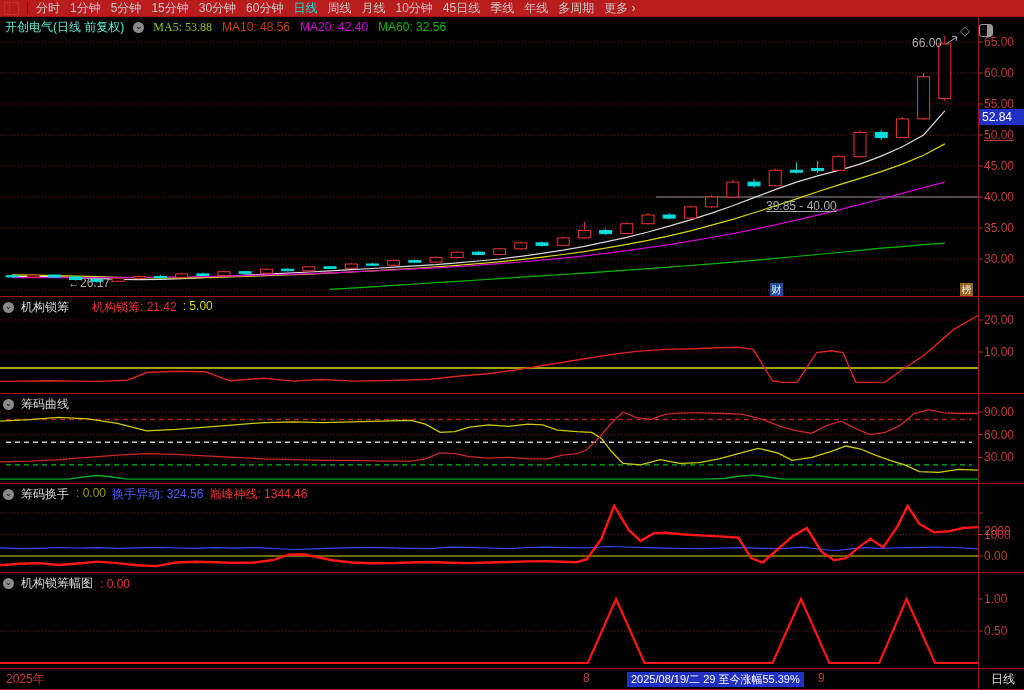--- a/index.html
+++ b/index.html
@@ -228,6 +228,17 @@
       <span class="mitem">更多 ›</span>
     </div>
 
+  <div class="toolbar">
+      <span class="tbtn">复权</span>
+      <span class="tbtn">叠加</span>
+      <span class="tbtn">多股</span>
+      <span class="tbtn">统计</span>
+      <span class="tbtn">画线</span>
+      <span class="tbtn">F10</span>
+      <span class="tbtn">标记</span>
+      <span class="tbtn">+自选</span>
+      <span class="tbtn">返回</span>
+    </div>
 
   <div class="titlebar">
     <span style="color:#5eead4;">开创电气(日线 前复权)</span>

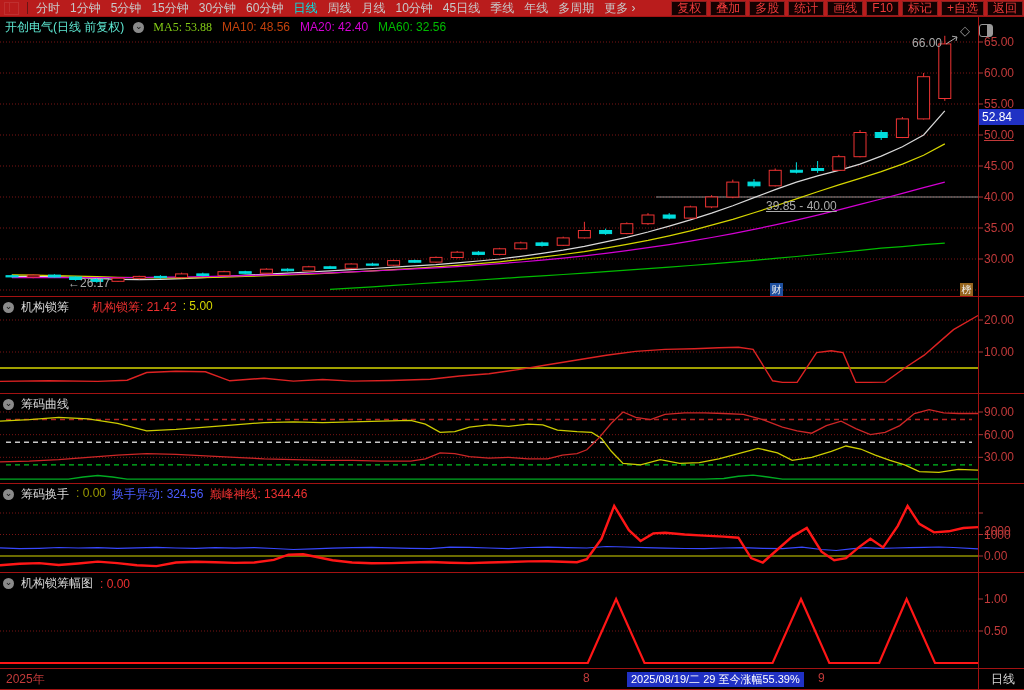--- a/index.html
+++ b/index.html
@@ -244,7 +244,7 @@
     <span style="color:#5eead4;">开创电气(日线 前复权)</span>
     <span class="chev">⌄</span>
     <span id="ma-labels" style="display:flex;gap:10px;">
-        <span style="color: #84cc16; font-family: Liberation Serif, serif;">MA5: 53.88</span>
+        <span style="color: #c4b5fd;">MA5: 53.88</span>
         <span style="color: #c2410c;">MA10: 48.56</span>
         <span style="color: rgb(212, 0, 212);">MA20: 42.40</span>
         <span style="color: rgb(0, 187, 0);">MA60: 32.56</span>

------

» **Task prompt**: Your task is to give again, unchanged, the lines from the line that contains "-228,6 +228,17 @@" to the end of the records. Include both end lines but no pictures.

» **Answer space**:
@@ -228,6 +228,17 @@
       <span class="mitem">更多 ›</span>
     </div>
 
+  <div class="toolbar">
+      <span class="tbtn">复权</span>
+      <span class="tbtn">叠加</span>
+      <span class="tbtn">多股</span>
+      <span class="tbtn">统计</span>
+      <span class="tbtn">画线</span>
+      <span class="tbtn">F10</span>
+      <span class="tbtn">标记</span>
+      <span class="tbtn">+自选</span>
+      <span class="tbtn">返回</span>
+    </div>
 
   <div class="titlebar">
     <span style="color:#5eead4;">开创电气(日线 前复权)</span>

--- a/index.html
+++ b/index.html
@@ -244,7 +244,7 @@
     <span style="color:#5eead4;">开创电气(日线 前复权)</span>
     <span class="chev">⌄</span>
     <span id="ma-labels" style="display:flex;gap:10px;">
-        <span style="color: #84cc16; font-family: Liberation Serif, serif;">MA5: 53.88</span>
+        <span style="color: #c4b5fd;">MA5: 53.88</span>
         <span style="color: #c2410c;">MA10: 48.56</span>
         <span style="color: rgb(212, 0, 212);">MA20: 42.40</span>
         <span style="color: rgb(0, 187, 0);">MA60: 32.56</span>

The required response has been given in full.